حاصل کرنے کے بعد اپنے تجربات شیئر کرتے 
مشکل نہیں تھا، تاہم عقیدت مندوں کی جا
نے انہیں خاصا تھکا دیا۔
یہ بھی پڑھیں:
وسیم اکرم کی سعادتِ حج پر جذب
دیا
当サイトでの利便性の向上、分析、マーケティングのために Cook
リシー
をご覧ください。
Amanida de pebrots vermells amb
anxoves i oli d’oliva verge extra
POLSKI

...

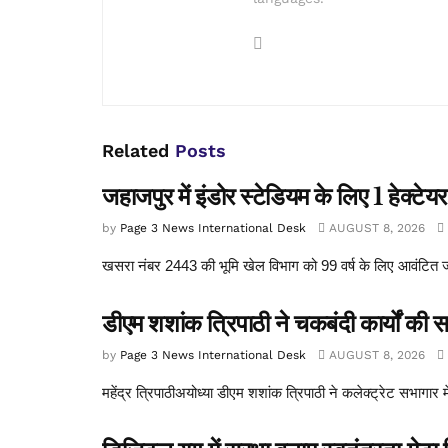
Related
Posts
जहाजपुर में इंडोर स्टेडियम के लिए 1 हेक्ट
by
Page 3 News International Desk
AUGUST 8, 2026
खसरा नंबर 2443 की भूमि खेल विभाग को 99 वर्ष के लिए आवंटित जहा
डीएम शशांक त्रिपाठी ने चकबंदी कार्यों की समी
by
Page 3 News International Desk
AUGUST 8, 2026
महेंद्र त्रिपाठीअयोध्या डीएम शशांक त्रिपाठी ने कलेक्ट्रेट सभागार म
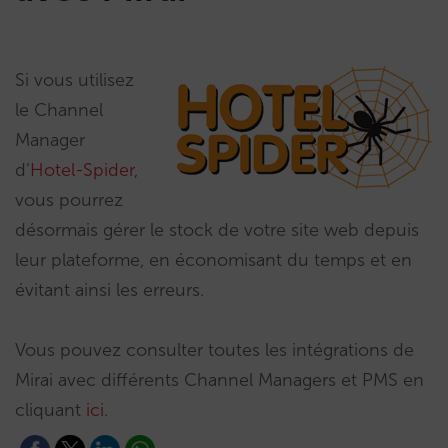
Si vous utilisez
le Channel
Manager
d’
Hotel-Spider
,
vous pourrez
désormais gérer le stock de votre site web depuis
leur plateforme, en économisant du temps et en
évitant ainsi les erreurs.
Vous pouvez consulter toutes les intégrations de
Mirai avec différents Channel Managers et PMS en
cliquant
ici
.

---

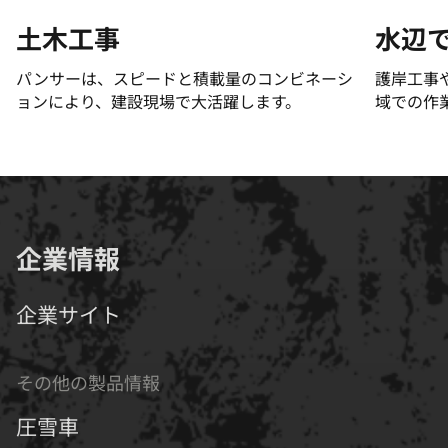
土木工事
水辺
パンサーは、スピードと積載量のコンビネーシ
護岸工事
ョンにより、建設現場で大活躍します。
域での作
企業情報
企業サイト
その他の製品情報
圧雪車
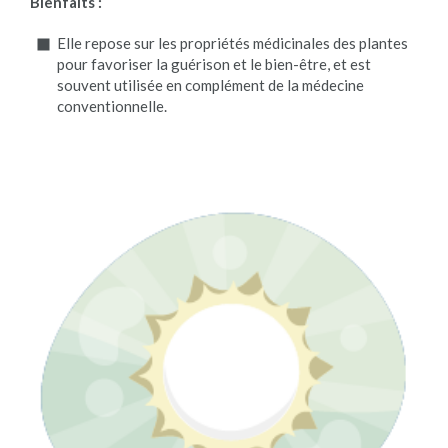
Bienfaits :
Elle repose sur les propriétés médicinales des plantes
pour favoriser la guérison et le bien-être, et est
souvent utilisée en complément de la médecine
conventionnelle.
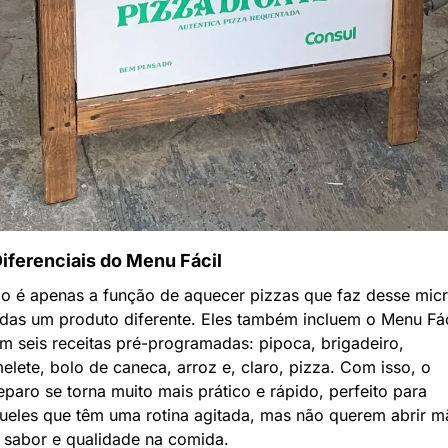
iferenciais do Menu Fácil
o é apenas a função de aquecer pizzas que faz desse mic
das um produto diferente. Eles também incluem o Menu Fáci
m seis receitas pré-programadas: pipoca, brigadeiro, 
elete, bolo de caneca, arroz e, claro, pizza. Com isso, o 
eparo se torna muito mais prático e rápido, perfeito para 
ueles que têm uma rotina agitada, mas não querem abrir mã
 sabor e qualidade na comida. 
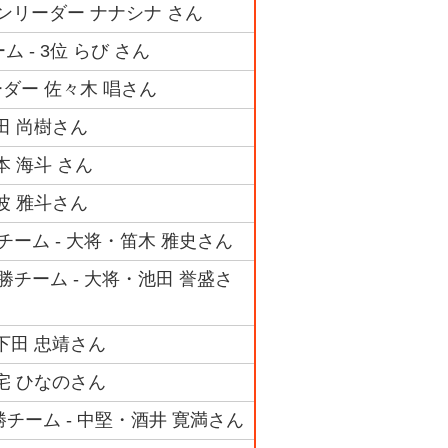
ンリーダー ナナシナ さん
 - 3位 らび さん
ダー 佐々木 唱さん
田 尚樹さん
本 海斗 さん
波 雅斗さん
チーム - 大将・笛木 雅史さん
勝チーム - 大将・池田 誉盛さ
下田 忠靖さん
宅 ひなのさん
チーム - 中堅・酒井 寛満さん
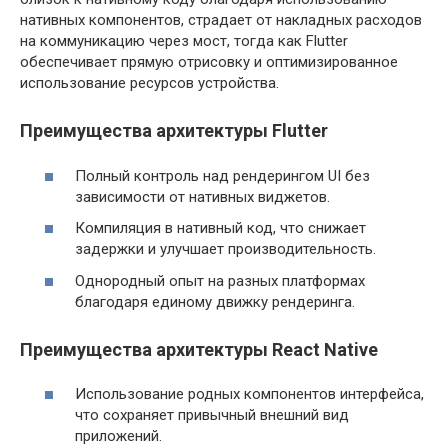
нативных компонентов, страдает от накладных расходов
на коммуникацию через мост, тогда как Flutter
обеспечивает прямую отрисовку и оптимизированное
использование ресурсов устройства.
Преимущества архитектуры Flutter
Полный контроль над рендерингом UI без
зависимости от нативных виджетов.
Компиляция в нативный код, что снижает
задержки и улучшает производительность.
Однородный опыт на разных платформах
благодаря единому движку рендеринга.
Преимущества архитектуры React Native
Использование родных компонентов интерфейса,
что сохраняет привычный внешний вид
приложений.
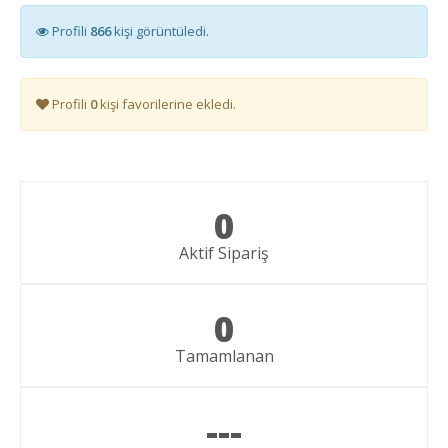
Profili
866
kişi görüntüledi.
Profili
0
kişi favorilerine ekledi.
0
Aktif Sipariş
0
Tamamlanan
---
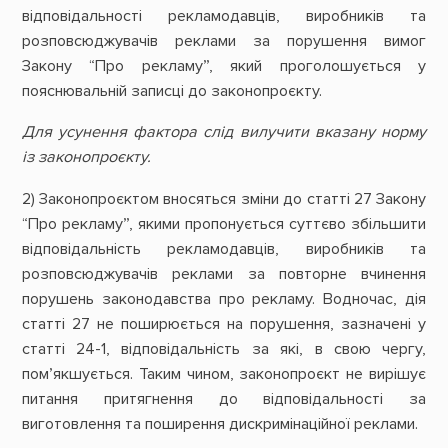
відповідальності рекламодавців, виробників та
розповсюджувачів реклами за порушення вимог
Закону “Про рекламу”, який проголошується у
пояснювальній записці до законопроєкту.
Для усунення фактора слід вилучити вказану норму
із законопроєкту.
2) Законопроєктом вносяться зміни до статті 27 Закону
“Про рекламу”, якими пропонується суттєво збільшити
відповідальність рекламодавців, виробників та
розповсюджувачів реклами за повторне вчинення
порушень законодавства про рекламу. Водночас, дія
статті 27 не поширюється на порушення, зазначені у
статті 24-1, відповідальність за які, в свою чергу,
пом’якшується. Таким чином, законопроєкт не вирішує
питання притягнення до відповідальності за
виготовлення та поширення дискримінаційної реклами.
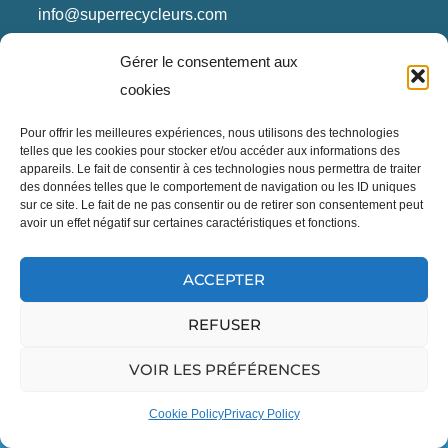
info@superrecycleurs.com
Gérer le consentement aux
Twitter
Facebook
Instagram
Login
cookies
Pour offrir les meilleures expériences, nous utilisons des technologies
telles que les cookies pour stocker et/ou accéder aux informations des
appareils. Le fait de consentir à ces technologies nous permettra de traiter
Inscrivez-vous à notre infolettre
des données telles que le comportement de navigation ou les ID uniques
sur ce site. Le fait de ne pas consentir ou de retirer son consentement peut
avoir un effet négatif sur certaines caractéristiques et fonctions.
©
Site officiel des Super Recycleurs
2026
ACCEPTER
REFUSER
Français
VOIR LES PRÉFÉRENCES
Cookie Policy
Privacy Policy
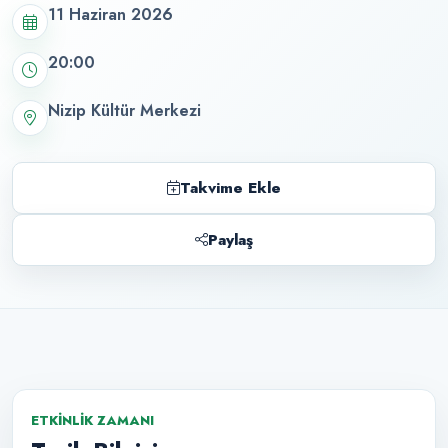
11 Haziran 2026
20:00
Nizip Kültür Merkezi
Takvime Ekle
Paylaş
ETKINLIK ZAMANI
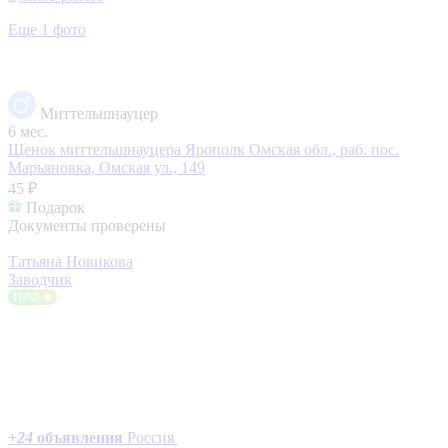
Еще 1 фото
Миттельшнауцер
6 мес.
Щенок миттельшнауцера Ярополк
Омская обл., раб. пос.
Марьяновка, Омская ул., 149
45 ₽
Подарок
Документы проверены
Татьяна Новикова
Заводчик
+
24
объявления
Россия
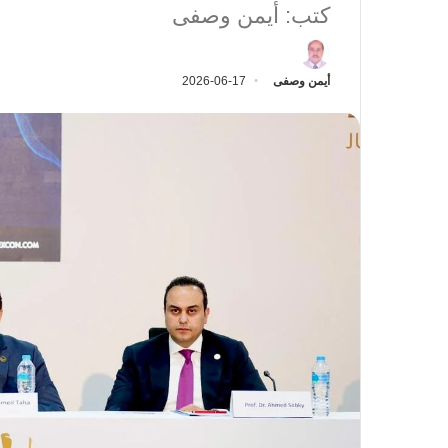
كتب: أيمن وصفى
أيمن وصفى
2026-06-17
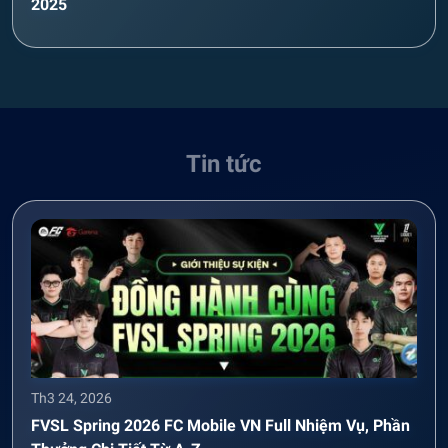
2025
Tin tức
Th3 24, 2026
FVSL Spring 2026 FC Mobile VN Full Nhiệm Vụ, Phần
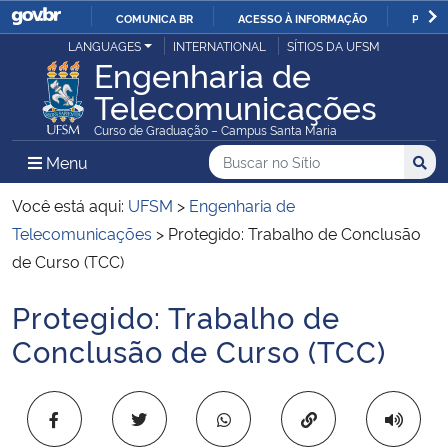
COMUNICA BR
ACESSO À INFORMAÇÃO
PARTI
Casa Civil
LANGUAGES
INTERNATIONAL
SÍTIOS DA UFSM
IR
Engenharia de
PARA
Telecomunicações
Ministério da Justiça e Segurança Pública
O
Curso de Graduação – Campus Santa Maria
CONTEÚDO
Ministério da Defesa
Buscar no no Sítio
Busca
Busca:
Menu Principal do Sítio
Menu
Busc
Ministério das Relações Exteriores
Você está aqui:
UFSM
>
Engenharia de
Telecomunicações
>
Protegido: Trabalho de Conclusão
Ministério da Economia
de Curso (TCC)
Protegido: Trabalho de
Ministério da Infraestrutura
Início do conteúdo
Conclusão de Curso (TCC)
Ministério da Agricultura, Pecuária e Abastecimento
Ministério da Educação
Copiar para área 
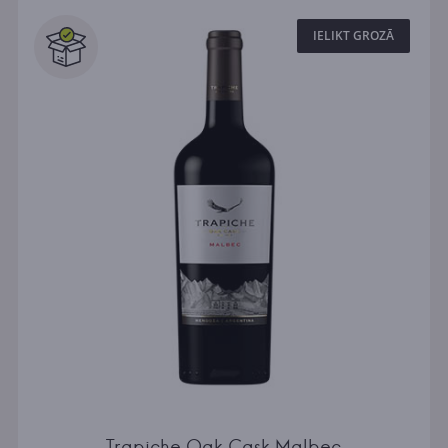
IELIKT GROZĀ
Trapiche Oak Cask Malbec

__Exercise__
Going back to the entries above, set down exactly the lines that begin at the one with "Menu Principal do Sítio" and end at the one with "Início do conteúdo", both included, and nothing else.

__Finished exercise__
Menu Principal do Sítio
Menu
Busc
Ministério das Relações Exteriores
Você está aqui:
UFSM
>
Engenharia de
Telecomunicações
>
Protegido: Trabalho de Conclusão
Ministério da Economia
de Curso (TCC)
Protegido: Trabalho de
Ministério da Infraestrutura
Início do conteúdo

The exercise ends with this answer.